Torcello’s famous five-star inn, the Locanda Cipriani, has a great “Our Memories” web page which chronicles all the many famous people who have visited. It's an impressive list of royalty, artists, writers, and movie stars, and it's hilarious to read because it’s decidedly NOT chronological, and all other visitors seem to be designated as either “Before Hemingway” or “After Hemingway.”
And yes, Hemingway is at the top of the list, maybe because he not only visited Torcello many times but when he did, he tended to stay for extended periods rather than just popping in for lunch as many of the other celebrities did. In the fall of 1948, Hemingway spent a month on Torcello where wrote his Venice novel, Across the River and Into the Trees.
Confession: I tried to read this novel and I just couldn’t do it. I ended up skimming most of it and only reading the descriptions of Venice. Torcello gets a few brief mentions, but there is one nice part when the “hero” visits the Rialto Market.
But for the most part, I thought it was macho crap. The hero is a dying 50-year-old American military dude having an affair with a wealthy and beautiful 19-year-old Venetian contessa. For much of the book, he staggers back and forth between the Gritti Palace hotel and Harry’s Bar, having flashbacks to the war and being pursued by the teenage beauty. Then he goes duck hunting in the lagoon and then he dies and the book mercifully ends. What is the male equivalent of a trashy romance novel called? I hate to tell ole Ernest, but NO self-respecting teenage contessa would give his tedious self-absorbed hero the time of day.
I found a paperback copy of this novel in a used bookstore here in NC, and the cover is so funny that I had to scan it in.
First, here is the cover of the First Edition hardback of the book (I found this online), published in 1950. Fairly dignified with a cool little Venice graphic:
And here's the trashy paperback published a couple of years later. Venice is gone (except for what might be a hazy gondala behind the Happy Couple). Who were they marketing this to? No, it wasn't published by Harlequin Romances though it sure looks the part.
Notice the price in the bottom corner: 35 cents. In the back, it says that you can order another copy for 35 cents plus 5 cents postage!
Anyway, don't bother reading this book and don't let Hemingway keep you from visiting Torcello!

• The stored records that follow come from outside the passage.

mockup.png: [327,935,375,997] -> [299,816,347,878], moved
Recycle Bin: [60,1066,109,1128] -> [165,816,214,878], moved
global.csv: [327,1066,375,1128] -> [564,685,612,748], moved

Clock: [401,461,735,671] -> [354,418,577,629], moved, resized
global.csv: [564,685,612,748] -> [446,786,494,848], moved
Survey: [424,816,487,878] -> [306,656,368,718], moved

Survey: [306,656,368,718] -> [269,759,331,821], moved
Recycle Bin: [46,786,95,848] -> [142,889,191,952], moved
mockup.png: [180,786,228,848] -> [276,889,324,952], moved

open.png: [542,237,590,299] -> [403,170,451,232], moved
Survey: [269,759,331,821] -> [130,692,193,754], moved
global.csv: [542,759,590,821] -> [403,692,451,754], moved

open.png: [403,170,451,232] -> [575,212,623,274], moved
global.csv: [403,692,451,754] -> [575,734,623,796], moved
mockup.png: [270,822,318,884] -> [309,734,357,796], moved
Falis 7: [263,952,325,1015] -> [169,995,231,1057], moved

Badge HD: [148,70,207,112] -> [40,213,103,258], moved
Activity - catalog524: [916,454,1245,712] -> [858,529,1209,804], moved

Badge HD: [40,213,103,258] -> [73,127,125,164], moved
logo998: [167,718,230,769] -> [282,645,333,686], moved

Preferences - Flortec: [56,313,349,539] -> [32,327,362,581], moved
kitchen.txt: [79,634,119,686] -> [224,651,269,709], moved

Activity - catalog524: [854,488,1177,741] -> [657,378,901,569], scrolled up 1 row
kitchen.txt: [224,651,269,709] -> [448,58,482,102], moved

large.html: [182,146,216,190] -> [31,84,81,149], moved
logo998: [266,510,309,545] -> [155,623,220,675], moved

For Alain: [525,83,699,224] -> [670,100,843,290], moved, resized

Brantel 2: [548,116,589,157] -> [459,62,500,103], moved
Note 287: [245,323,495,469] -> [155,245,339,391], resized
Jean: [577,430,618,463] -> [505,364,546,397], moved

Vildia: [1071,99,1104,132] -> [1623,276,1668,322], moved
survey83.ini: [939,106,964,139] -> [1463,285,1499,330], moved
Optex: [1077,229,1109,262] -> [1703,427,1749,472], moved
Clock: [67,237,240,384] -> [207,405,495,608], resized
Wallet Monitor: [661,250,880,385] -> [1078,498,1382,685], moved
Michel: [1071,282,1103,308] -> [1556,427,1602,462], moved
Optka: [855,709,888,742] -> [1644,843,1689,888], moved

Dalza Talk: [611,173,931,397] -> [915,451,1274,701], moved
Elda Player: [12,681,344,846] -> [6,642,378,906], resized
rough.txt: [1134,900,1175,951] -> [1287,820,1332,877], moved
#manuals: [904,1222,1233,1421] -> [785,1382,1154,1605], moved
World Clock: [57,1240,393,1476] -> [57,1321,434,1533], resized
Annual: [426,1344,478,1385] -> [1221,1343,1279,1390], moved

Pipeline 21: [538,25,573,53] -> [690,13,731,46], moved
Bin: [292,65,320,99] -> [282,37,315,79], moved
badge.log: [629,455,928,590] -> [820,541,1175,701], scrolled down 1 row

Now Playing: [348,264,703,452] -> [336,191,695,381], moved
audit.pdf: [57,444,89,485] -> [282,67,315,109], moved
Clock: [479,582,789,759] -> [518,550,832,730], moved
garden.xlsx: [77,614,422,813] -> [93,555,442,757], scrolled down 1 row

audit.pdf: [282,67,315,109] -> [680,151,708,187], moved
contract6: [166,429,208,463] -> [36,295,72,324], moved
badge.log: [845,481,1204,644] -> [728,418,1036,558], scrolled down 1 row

When I was there last year, I thought about splurging and having lunch at Locanda Cipriani, but I didn't because I wasn't really hungry and didn't feel like sitting down. There's another restaurant on Torcello that receives rave reviews - Osteria al Ponte del Diavolo.
In Marlena de Blasi's "A Thousand Days in Venice," this osteria is the first place that Marlena and Fernando go after she sells her house in the US and moves to Venice, and the food sounds fantastic. So that place is on my list too. Her book, by the way, is a MUCH better Venetian romance with a much more tasteful cover. :)
An excerpt from Marlena's essay, A Lover's Guide to Venice:
"Pack a blanket and head for the island of Torcello...once debarked at Torcello, stroll for a while, then spread out your blanket in the tall grasses on either side of the main path. Stay quiet and feel the ancient stillness of the place. Visit the seventh-century Basilica di Santa Maria Assunta. Have a drink at Locanda Cipriani and then head to Ponte del Diavolo for lunch, asking for a table where the waiter with the salmon-colored cravat and the pomaded hair parted in the middle can take care of you. If it’s May ask for risotto con i bruscandoli (risotto with hop shoots)."